DIRECTIONS FOR THIS TASK: Leave the pictures out. Transcribe exactly every line from the start of the records through the one containing "[396,605,468,620] Inactive ->".

RECORDS FOR PROCESSING:
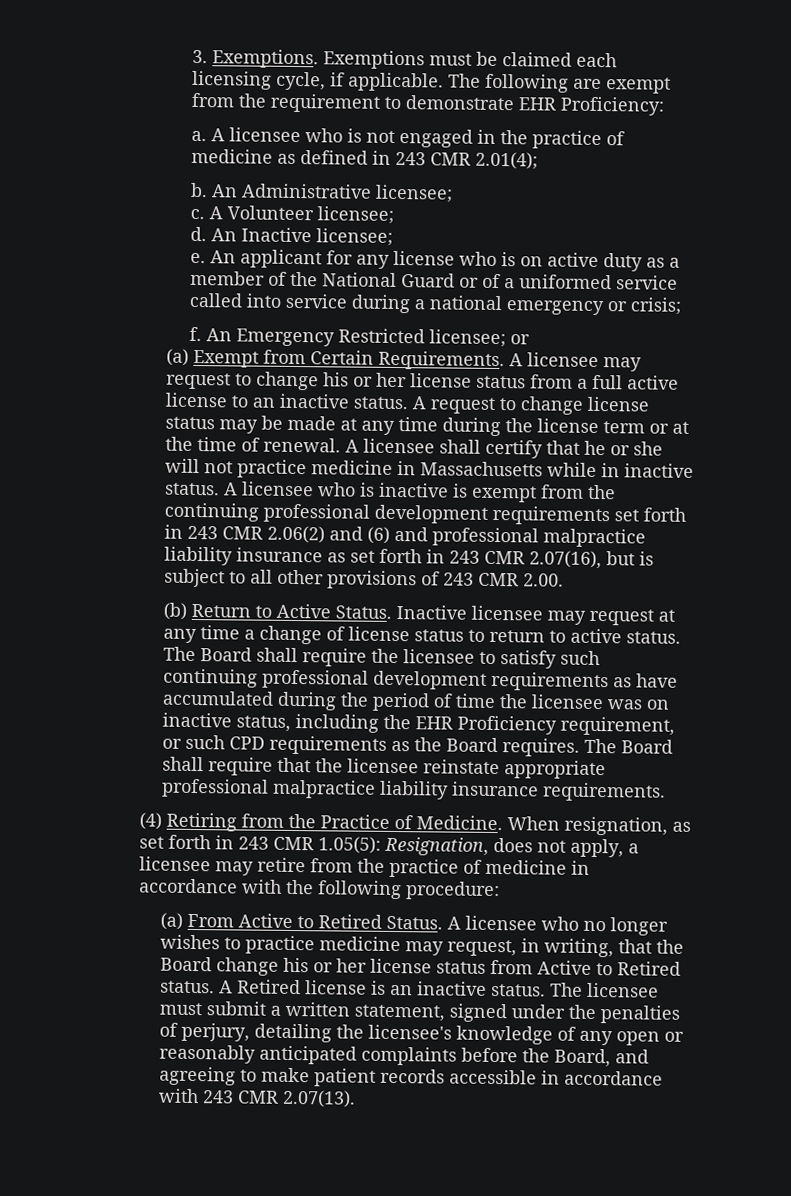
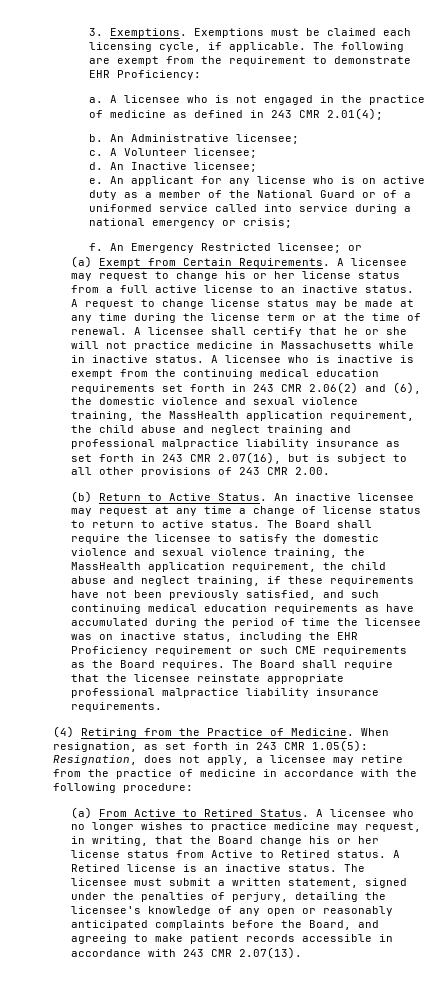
[263,503,489,524] professional development -> [259,369,379,377] medical education
[367,526,391,544] (6) -> [392,382,421,394] [70,397,358,405] [70,411,414,421] [70,425,323,435] (6), the domestic violence and sexual violence training, the MassHealth application requirement, the child abuse and neglect training
[396,605,468,620] Inactive -> [273,493,351,501] An inactive
[560,650,601,666] [163,668,488,690] such continuing professional development -> [294,534,379,542] [70,548,365,558] [70,562,386,572] [70,576,414,586] [70,590,379,600] [70,604,267,614] the domestic violence and sexual violence training, the MassHealth application requirement, the child abuse and neglect training, if these requirements have not been previously satisfied, and such continuing medical education
[560,716,676,736] requirement, -> [154,646,232,656] requirement
[229,736,266,750] CPD -> [294,646,316,654] CME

REPLY TO THE EXERCISE:
[263,503,489,524] professional development -> [259,369,379,377] medical education
[367,526,391,544] (6) -> [392,382,421,394] [70,397,358,405] [70,411,414,421] [70,425,323,435] (6), the domestic violence and sexual violence training, the MassHealth application requirement, the child abuse and neglect training
[396,605,468,620] Inactive -> [273,493,351,501] An inactive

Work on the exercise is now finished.